"""

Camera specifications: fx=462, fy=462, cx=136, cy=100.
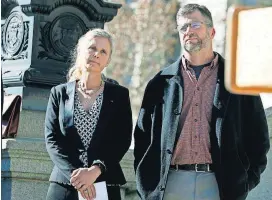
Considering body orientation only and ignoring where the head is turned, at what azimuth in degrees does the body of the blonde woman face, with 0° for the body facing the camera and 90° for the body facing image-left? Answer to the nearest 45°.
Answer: approximately 0°
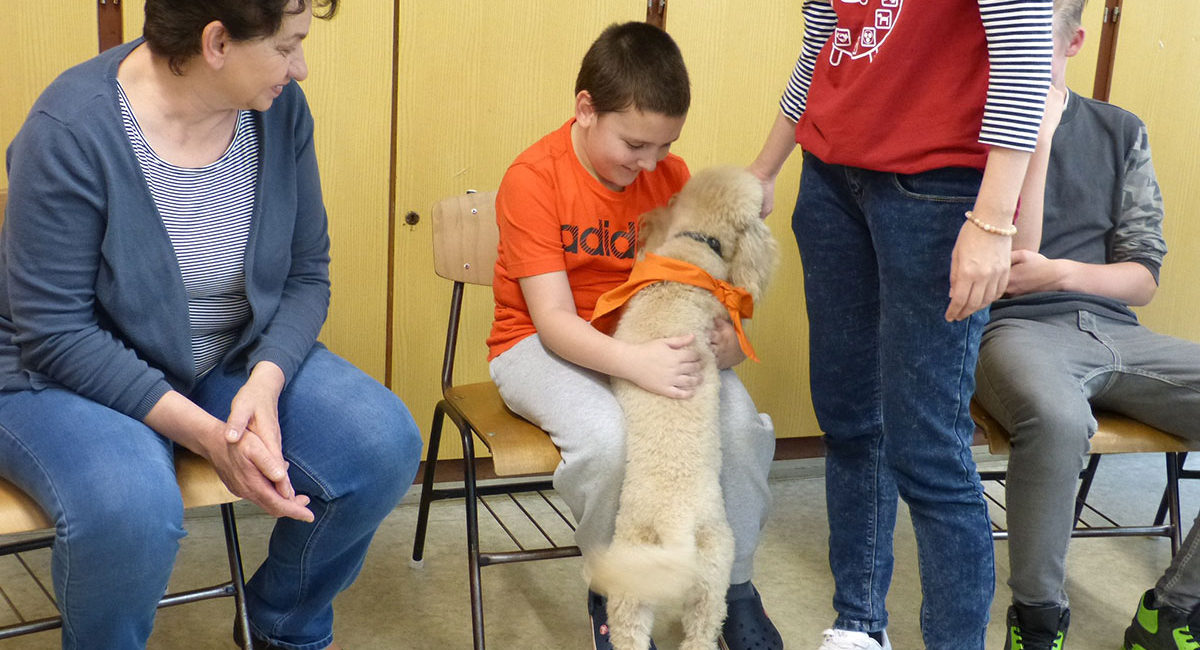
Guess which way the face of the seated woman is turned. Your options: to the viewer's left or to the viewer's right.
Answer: to the viewer's right

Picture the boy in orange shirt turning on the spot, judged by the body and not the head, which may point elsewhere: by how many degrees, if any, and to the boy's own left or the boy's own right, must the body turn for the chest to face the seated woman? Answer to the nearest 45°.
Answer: approximately 90° to the boy's own right

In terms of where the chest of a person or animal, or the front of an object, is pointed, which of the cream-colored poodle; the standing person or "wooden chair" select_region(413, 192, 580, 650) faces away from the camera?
the cream-colored poodle

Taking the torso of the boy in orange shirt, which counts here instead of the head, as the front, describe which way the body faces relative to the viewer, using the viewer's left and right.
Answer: facing the viewer and to the right of the viewer

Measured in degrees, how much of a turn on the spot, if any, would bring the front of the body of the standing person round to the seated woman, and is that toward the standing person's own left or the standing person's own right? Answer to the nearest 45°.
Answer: approximately 45° to the standing person's own right

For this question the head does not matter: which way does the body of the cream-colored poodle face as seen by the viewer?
away from the camera

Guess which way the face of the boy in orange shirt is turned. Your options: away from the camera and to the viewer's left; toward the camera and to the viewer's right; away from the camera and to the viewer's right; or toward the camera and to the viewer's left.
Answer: toward the camera and to the viewer's right

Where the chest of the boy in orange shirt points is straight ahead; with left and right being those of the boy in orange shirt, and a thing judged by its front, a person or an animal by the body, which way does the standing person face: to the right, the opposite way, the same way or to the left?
to the right

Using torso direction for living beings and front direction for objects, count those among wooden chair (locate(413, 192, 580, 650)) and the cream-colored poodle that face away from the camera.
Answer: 1

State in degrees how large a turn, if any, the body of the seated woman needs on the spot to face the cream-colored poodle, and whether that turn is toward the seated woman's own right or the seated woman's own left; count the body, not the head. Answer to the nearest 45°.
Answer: approximately 45° to the seated woman's own left

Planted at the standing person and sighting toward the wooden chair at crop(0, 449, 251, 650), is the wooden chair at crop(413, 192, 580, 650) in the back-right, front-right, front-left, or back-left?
front-right
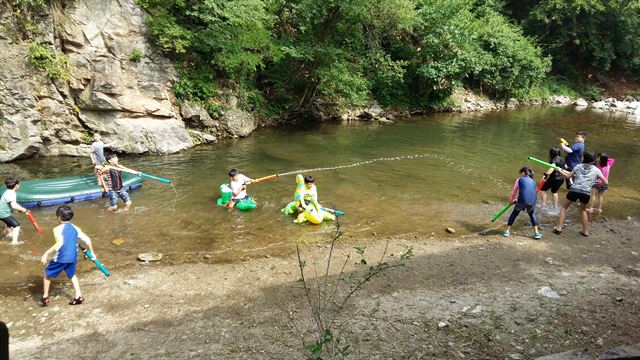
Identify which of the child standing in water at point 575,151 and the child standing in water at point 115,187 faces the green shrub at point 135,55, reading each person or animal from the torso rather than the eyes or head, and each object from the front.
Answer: the child standing in water at point 575,151

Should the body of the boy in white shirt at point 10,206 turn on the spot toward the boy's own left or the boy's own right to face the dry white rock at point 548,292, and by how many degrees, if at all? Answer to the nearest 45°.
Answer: approximately 45° to the boy's own right

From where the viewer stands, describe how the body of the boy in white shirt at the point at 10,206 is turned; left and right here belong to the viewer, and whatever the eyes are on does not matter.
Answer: facing to the right of the viewer

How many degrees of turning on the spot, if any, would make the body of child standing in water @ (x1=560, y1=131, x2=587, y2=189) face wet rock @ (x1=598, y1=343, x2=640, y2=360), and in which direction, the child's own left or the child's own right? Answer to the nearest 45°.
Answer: approximately 90° to the child's own left

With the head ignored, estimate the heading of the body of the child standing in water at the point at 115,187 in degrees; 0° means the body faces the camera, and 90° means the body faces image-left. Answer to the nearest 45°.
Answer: approximately 315°

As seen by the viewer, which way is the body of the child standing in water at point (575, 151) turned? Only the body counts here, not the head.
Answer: to the viewer's left
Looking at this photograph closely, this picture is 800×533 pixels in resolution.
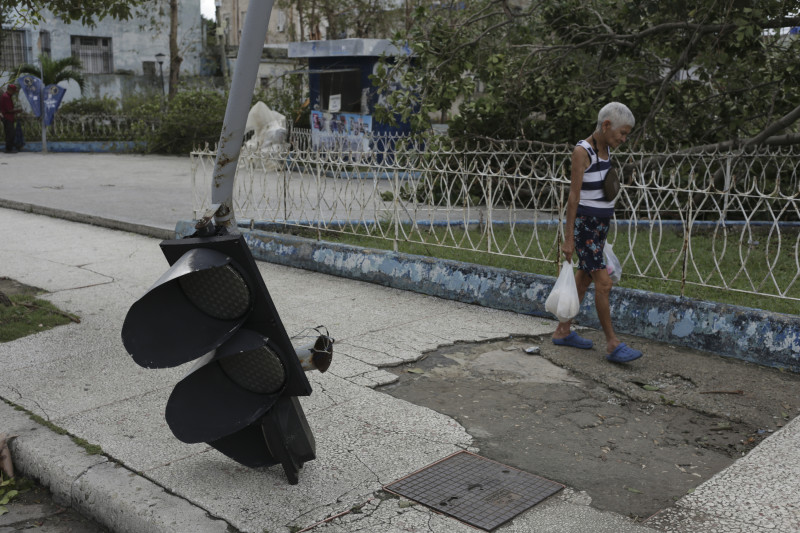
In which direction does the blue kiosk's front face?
toward the camera

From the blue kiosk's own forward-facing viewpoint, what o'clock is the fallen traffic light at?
The fallen traffic light is roughly at 12 o'clock from the blue kiosk.

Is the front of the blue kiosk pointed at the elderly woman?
yes

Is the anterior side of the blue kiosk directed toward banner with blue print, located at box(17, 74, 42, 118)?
no

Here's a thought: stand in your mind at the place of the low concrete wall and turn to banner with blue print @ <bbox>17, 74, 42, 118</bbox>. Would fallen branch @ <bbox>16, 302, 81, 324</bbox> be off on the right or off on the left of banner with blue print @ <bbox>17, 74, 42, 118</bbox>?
left

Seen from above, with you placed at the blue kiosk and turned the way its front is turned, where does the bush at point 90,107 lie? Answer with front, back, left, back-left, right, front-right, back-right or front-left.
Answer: back-right

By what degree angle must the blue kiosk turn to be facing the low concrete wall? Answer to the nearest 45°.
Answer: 0° — it already faces it

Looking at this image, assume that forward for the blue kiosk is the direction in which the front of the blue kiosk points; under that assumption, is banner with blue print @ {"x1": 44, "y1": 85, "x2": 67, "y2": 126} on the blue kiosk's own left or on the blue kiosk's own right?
on the blue kiosk's own right

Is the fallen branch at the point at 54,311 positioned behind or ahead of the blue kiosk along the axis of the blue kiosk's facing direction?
ahead

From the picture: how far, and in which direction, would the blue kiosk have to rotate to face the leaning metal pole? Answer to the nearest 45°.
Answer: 0° — it already faces it

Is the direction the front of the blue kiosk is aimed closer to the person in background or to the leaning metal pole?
the leaning metal pole

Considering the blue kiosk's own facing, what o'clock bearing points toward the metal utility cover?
The metal utility cover is roughly at 12 o'clock from the blue kiosk.

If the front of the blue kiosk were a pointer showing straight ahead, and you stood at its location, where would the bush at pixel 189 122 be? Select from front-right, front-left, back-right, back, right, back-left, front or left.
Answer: back-right

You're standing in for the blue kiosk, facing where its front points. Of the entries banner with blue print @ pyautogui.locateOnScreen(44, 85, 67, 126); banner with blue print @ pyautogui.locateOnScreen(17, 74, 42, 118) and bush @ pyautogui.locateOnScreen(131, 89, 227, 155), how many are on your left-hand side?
0

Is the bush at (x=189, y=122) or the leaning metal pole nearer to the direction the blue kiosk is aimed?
the leaning metal pole

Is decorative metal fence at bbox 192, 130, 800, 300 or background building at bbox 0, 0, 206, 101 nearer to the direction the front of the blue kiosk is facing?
the decorative metal fence
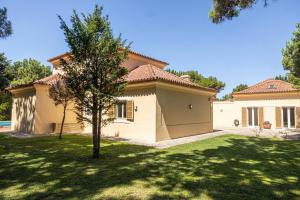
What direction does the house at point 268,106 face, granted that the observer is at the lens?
facing the viewer

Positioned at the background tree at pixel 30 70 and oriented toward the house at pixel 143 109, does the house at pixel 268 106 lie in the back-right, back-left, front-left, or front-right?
front-left

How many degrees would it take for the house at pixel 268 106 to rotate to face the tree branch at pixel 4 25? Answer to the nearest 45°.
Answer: approximately 45° to its right

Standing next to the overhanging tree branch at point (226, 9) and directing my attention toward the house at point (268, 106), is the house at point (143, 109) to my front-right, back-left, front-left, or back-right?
front-left

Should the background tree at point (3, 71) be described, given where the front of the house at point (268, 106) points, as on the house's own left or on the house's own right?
on the house's own right

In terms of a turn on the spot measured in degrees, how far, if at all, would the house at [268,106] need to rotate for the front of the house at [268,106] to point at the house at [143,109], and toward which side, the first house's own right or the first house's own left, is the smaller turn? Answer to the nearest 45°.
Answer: approximately 45° to the first house's own right

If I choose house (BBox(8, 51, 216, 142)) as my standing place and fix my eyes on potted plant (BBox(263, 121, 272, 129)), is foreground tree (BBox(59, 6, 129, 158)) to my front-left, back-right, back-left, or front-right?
back-right

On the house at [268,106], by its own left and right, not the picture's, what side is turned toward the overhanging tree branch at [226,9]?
front

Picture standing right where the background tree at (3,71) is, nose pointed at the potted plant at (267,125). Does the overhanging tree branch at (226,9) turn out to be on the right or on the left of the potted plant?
right

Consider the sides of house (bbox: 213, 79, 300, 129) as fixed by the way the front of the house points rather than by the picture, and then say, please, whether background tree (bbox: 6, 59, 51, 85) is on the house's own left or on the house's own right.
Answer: on the house's own right

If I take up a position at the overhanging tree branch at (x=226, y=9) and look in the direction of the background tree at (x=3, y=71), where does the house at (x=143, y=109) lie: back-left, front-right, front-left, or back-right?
front-right

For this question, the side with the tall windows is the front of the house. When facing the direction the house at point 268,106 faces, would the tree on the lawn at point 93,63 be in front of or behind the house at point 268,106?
in front
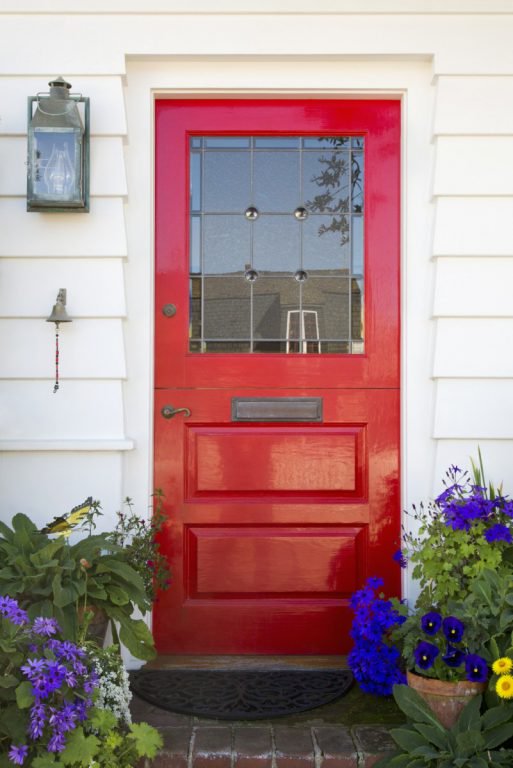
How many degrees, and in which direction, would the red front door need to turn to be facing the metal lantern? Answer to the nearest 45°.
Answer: approximately 90° to its right

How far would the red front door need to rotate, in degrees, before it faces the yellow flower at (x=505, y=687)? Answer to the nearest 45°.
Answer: approximately 45° to its left

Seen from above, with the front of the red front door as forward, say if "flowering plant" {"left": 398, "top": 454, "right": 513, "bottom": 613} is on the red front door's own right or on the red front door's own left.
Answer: on the red front door's own left

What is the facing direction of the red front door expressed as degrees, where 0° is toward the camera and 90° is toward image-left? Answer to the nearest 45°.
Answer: approximately 0°

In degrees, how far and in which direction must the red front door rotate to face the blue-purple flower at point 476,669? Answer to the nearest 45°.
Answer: approximately 45° to its left

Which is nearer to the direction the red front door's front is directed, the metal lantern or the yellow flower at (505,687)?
the yellow flower
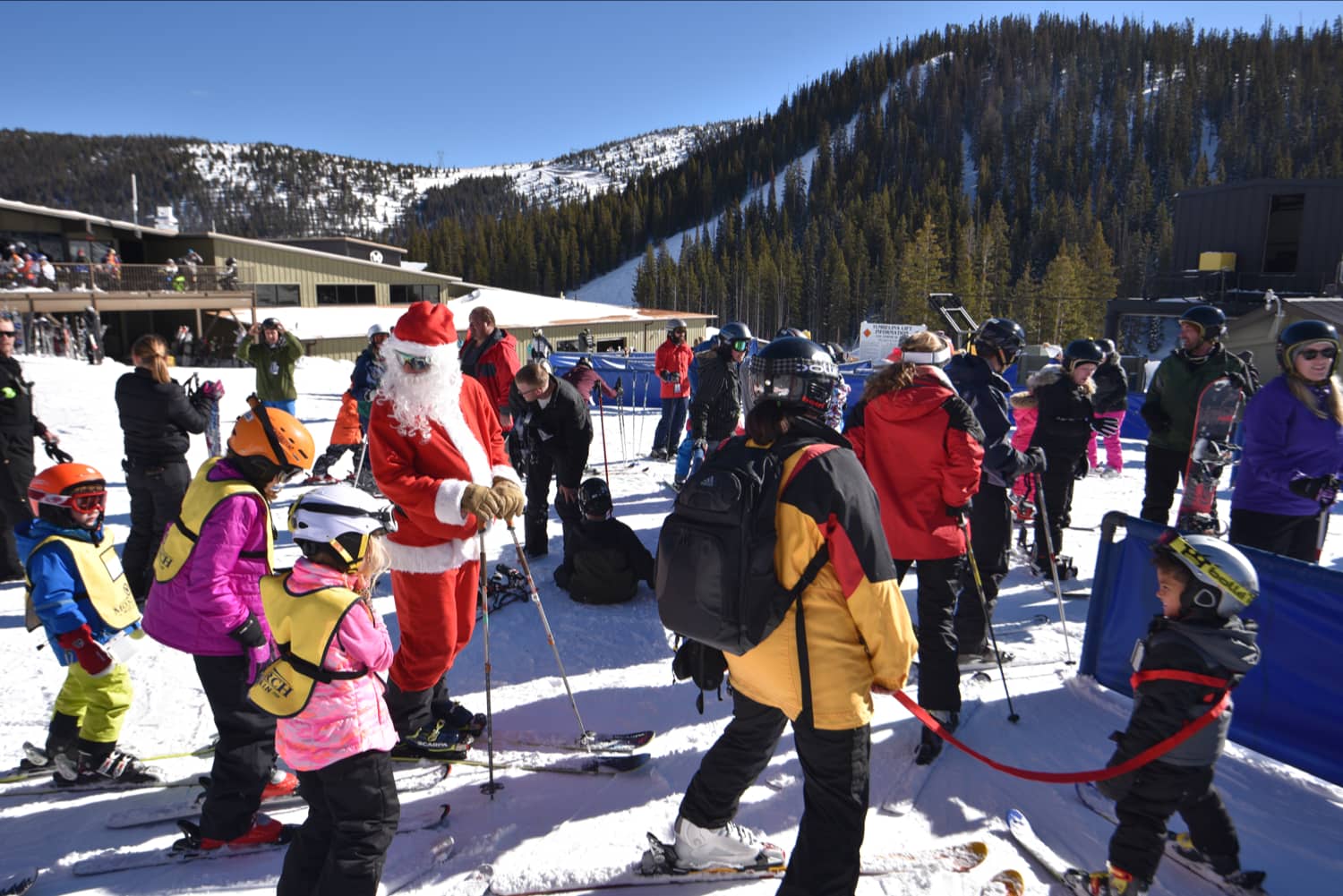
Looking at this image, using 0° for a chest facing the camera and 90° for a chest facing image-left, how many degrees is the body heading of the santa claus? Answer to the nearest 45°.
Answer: approximately 315°

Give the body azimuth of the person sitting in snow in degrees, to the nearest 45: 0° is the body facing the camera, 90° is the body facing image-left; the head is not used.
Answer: approximately 180°

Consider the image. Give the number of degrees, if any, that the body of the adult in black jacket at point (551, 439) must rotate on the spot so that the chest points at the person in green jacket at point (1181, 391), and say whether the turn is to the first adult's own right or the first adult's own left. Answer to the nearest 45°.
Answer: approximately 135° to the first adult's own left

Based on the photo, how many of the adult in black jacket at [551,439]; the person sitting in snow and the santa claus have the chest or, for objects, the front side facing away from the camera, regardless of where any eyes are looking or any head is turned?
1

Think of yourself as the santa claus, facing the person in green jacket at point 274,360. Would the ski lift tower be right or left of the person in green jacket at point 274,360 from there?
right

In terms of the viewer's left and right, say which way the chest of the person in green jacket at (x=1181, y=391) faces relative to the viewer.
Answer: facing the viewer and to the left of the viewer

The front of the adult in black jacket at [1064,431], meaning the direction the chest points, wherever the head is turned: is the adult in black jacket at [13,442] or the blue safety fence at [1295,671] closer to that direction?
the blue safety fence

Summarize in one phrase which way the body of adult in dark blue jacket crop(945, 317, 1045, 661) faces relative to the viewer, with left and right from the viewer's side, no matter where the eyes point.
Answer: facing to the right of the viewer

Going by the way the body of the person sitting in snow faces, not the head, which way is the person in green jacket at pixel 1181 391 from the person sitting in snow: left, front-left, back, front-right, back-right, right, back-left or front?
right
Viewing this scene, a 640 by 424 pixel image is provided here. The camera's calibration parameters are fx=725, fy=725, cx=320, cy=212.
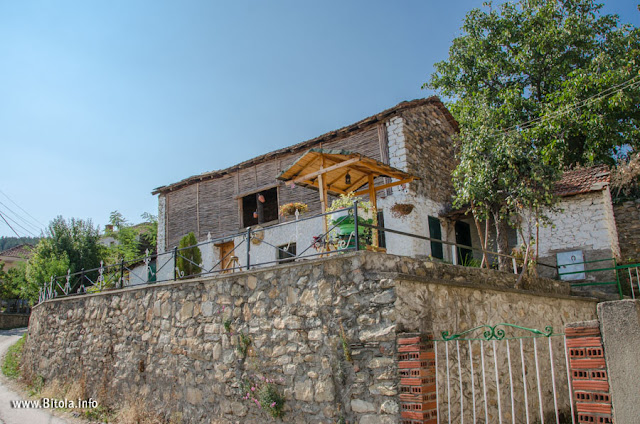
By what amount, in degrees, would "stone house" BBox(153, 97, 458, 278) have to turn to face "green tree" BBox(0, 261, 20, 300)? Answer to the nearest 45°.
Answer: approximately 90° to its right

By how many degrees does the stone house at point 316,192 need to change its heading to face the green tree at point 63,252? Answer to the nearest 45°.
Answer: approximately 90° to its right

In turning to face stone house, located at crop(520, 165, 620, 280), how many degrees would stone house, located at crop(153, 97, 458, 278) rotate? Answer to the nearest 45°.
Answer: approximately 135° to its left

"""

WHAT YOU ARE ASKED TO DO
Copy the records from the start through the line that contains "Answer: approximately 90° to the boy's", including that line, leaving the pictures out.

ANSWER SPACE
Camera specifications: fx=462, fy=462, cx=136, cy=100.
Considering body orientation only and ignoring where the head is turned, at what azimuth in degrees does the body of the blonde woman face, with 0° for the body facing the camera and 90° for the body facing image-left? Answer to the nearest 45°.
Answer: approximately 0°
Guess which way the face of the seated woman is turned. Your options: to the viewer's left or to the viewer's right.
Answer: to the viewer's right

Picture the boy in orange shirt turning on the spot, judged by the body and not the head, which may point elsewhere: by how many degrees, if any, and to the boy's own left or the boy's own right, must the body turn for the chest to face the seated woman? Answer to the nearest 45°.
Answer: approximately 90° to the boy's own right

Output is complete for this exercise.